The Merriam-Webster dictionary defines the word “dotard” as “a person in his or her dotage,” which is “a state or period of senile decay marked by decline of mental poise and alertness.” The Oxford’s dictionary definition is: “an old person, especially one who has become weak or senile.” The word is pronounced d?-t?rd (as in DOE-turd), and searches for the term spiked following Kim Jong Un’s reference to Donald Trump in their heated exchanges as a deranged US dotard’. This was during the one of their war of words (see https://www.washingtonpost.com/news/morning-mix/wp/2017/09/21/a-short-history-of-the-word-dotard-which-north-korea-called-trump/).

 

What caught most people’s attention in regard to its usage was the fact that the North Korean’s had unearthed an archaic and rarely used word to describe Trump. Many (including myself) had until then never come across the word. This week we had a moment to laugh with the North Koreans and poke all sorts of jibes at the United States of America. Not only had President Donald Trump managed to continually malign the World’s greatest nation’s election as a fraud, he had in the course of the week been able to marshal an army of rednecks to lay siege on Capitol Hill, the seat of the USA’s most sacrosanct institutions.

 

In his actions, not only did we see this deranged ‘dotard’ desecrate the country’s institutions, but we also got a chance to see him complete the handover of control of Congress and the Senate to the Democrats in the Georgia Senate races.

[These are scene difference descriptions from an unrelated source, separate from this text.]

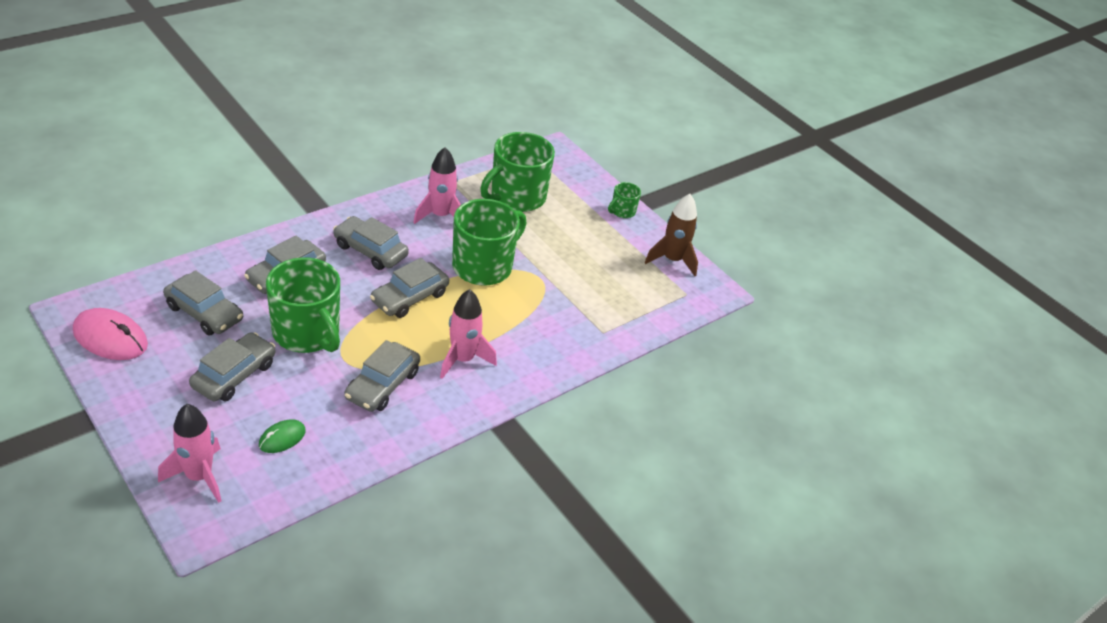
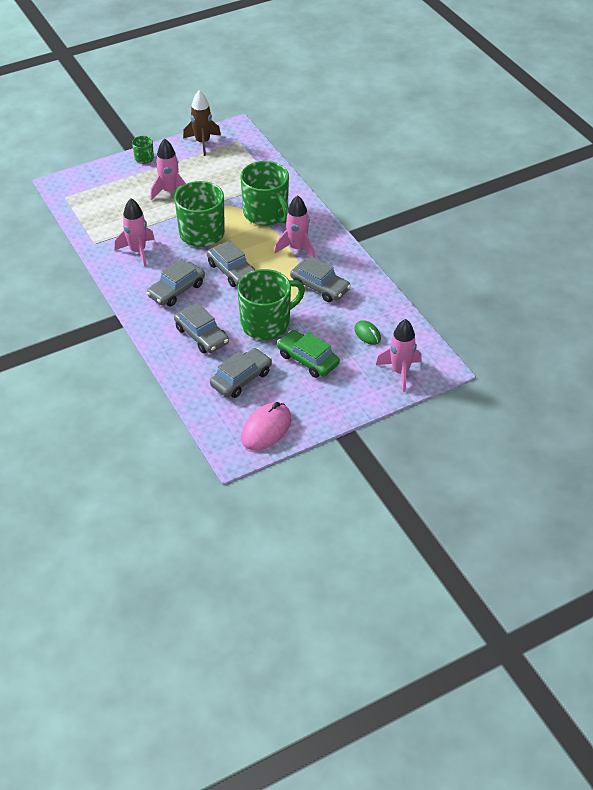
camera: 75 degrees left, 5 degrees up
(234, 375) = (308, 359): grey car -> green car
(516, 197) = (119, 210): green mug -> green mug (266, 214)
(561, 236) = (170, 191): none -> pink rocket

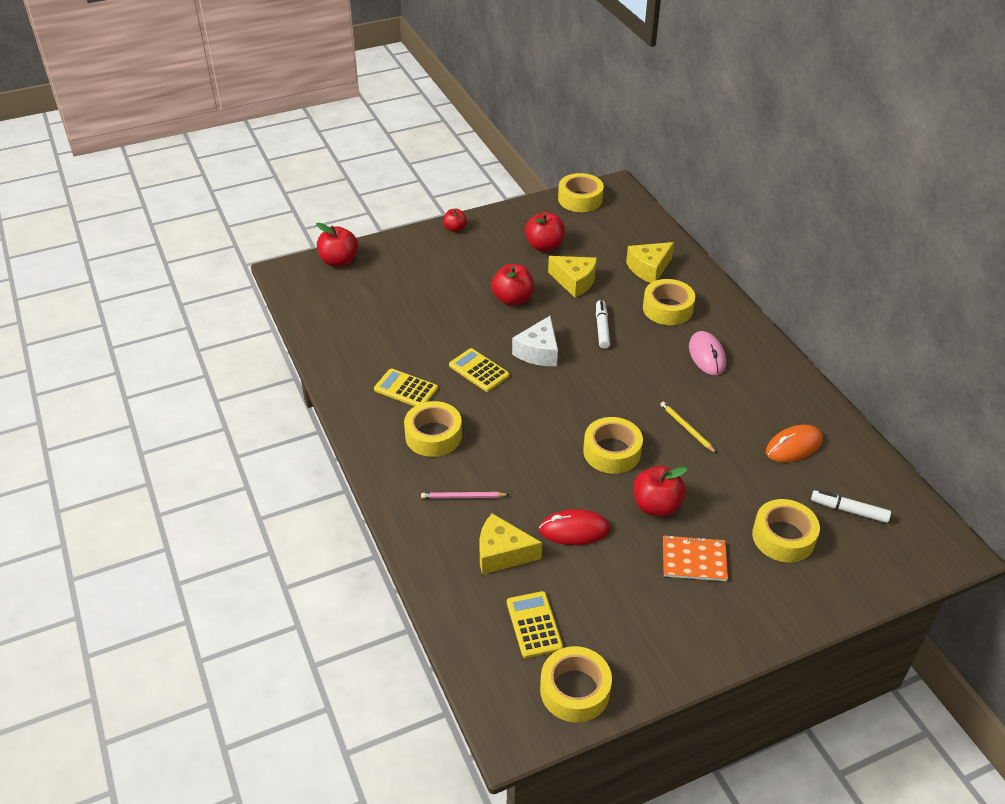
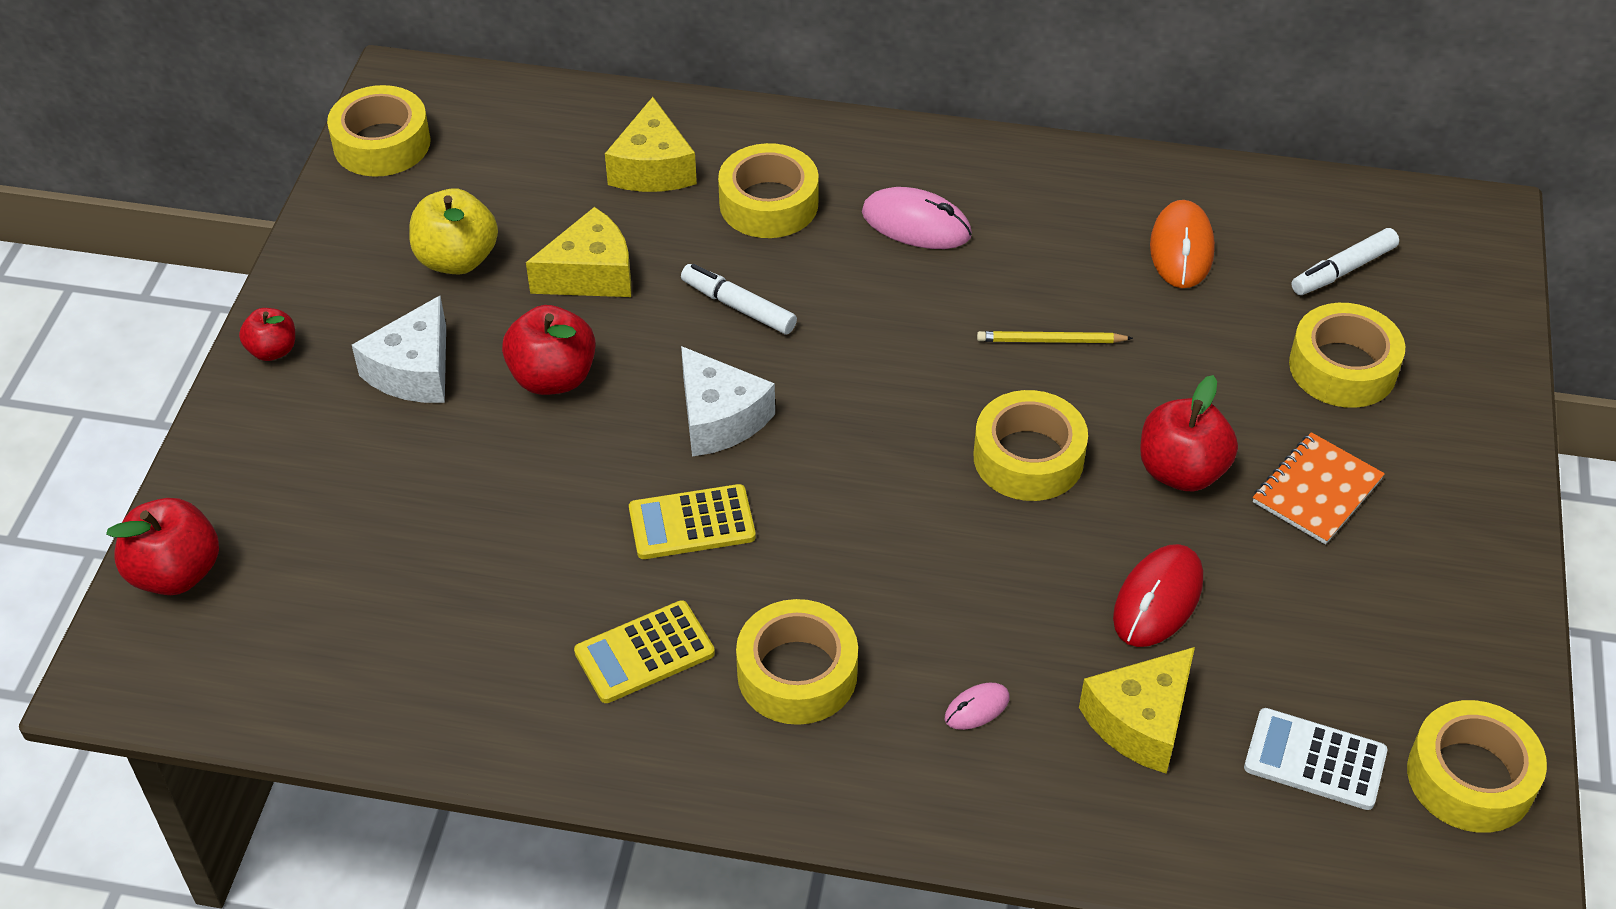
camera: 55 degrees left, 5 degrees up
(463, 497) = (977, 708): pink pencil -> pink mouse
(480, 265) = (414, 371): none -> white cheese
(534, 625) = (1315, 760): yellow calculator -> white calculator
(544, 246) = (457, 259): red apple -> yellow apple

It is a fleeting moment of schadenfreude for us because tomorrow the USA will, despite the egg on its face, pick itself up and resume its position in the ‘free world’.

 

Why will the USA be able to pick itself up and get on with being a great nation? Institutions. Vice President Pence said the following words in a letter he released before the sitting to certify President-Elect Joe Biden’s victory. “It is my considered judgment that my oath to support and defend the Constitution constrains me from claiming unilateral authority to determine which electoral votes should be counted and which should not,”

 

If there is any lesson for us to take from Vice President Pence’s statement, it is the fact that he realized that US institutions were stronger than any single person. Nations fail because of weak institutions. Weak national institutions are easily overrun by strong men who wish to assert their selfish interests over the rest of the people. All through history, we have seen leaders incite people to engage in unreasonable acts by creating a ‘them vs. us’ scenario. This is what Trump has been trying to do, using a subtle play on white privilege and fascism. It happened in Hitler’s Germany, and we saw it closer home in the Rwandan genocide.

 

The reason Trump has failed is best articulated in Daron Achemoglu and James Robinson’s “The Origins of Power, Prosperity and Poverty: Why Nations Fail”. In this essay, the authors explain that it is man-made political and economic institutions that underlie economic success. Revolutions in countries with weak institutions do not amount to much because those who mount those revolutions simply take over the reins of power to recreate similar systems from those they depose. It is therefore difficult for citizens to acquire real political power and change the way their society works.

 

As the riots on Capitol Hill showed, the USA is not a “perfect union’, but has strong institutions to prevent it from failing. While Donald Trump may have had his day in the White House, the electoral system (as an institution), however imperfect, stood the test of his machinations and enabled the voters to eject him. And that is what democracy is about. You can have a ‘Trump’ yes, but if the system works, it should not take forever for the system to eject such a deranged dotard. For the Americans, this shall pass. For us, we continue to live on a wing and a prayer.